### WORK INSTRUCTION
Rewrite the records beginning at the line that has "Is it true that the value at PCB 5 is 1.3?" and stopping after the line that has "Where does the", replacing "median" with "middle" and changing nothing else. Omit the pictures from your output.

### EXERCISE DATA
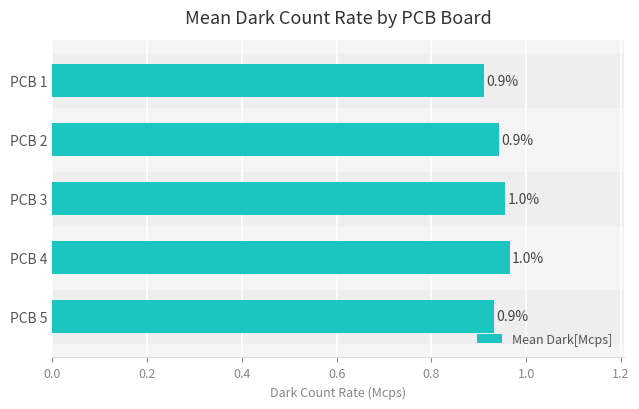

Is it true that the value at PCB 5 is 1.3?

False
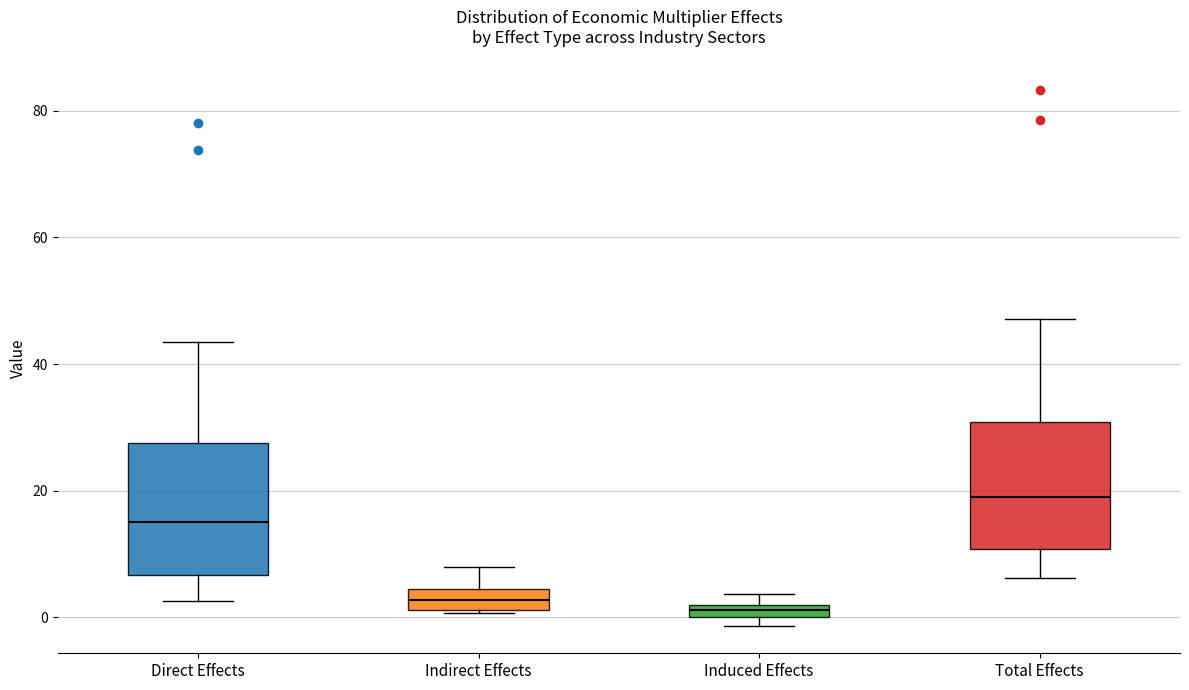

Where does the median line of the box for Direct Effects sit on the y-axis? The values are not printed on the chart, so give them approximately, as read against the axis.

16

--

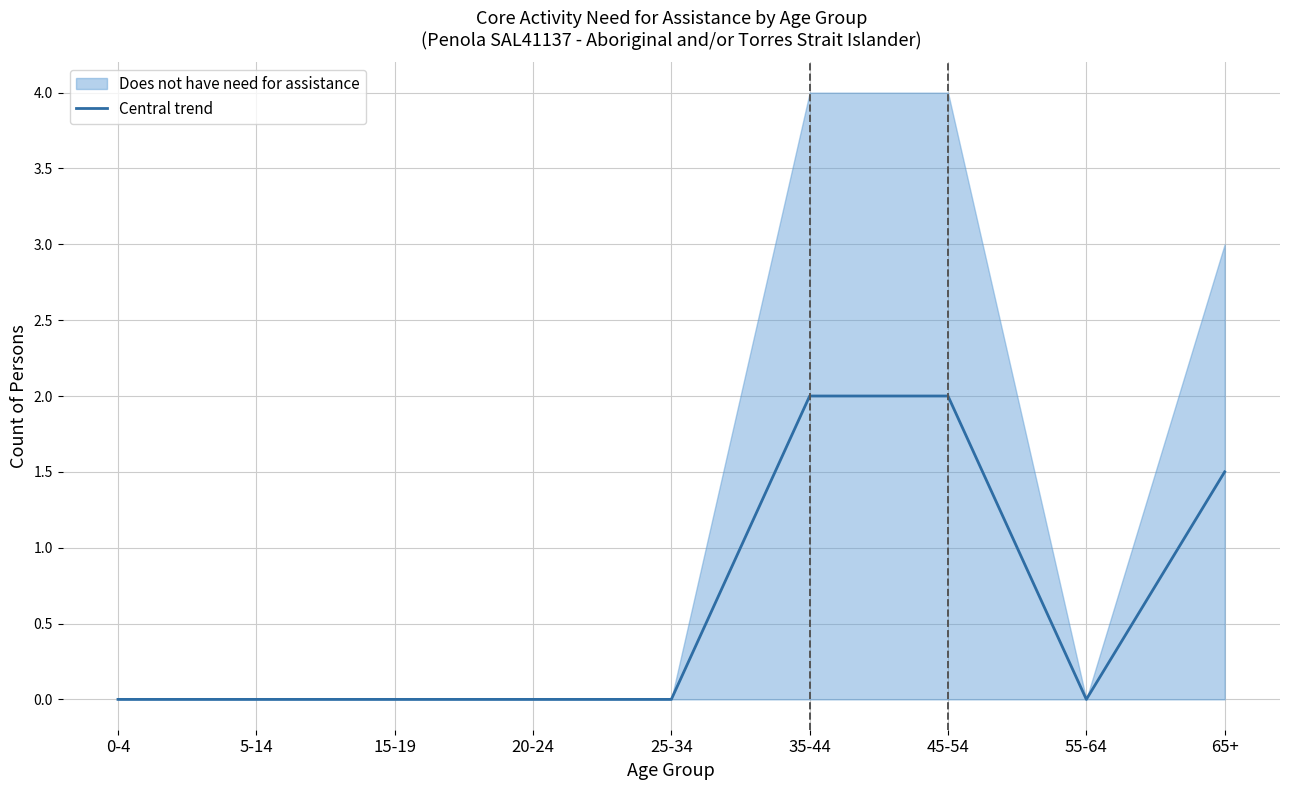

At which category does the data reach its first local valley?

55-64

---

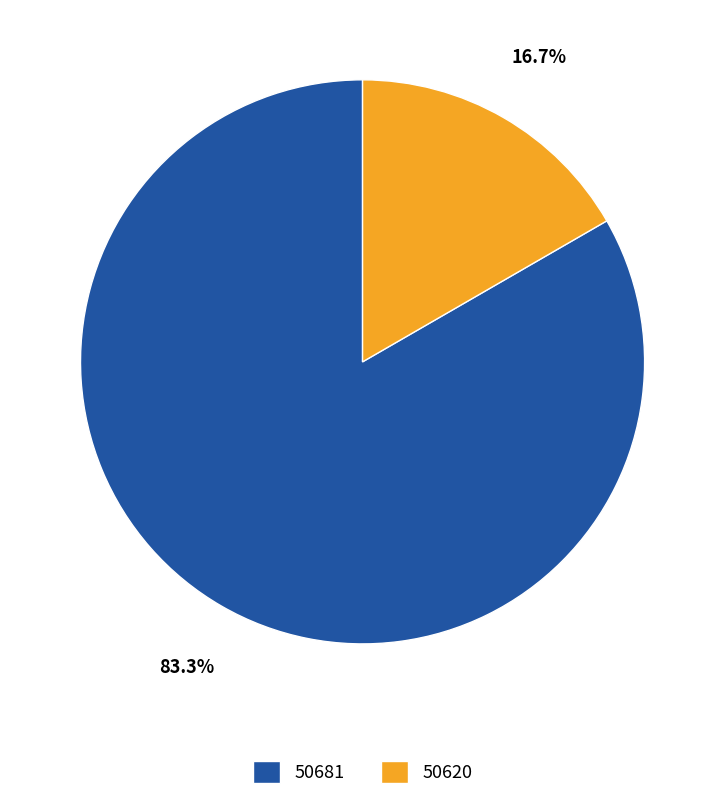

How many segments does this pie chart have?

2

### EXERCISE RESPONSE
Is it true that the value at PCB 5 is 1.3?

False

Where does the middle line of the box for Direct Effects sit on the y-axis? The values are not printed on the chart, so give them approximately, as read against the axis.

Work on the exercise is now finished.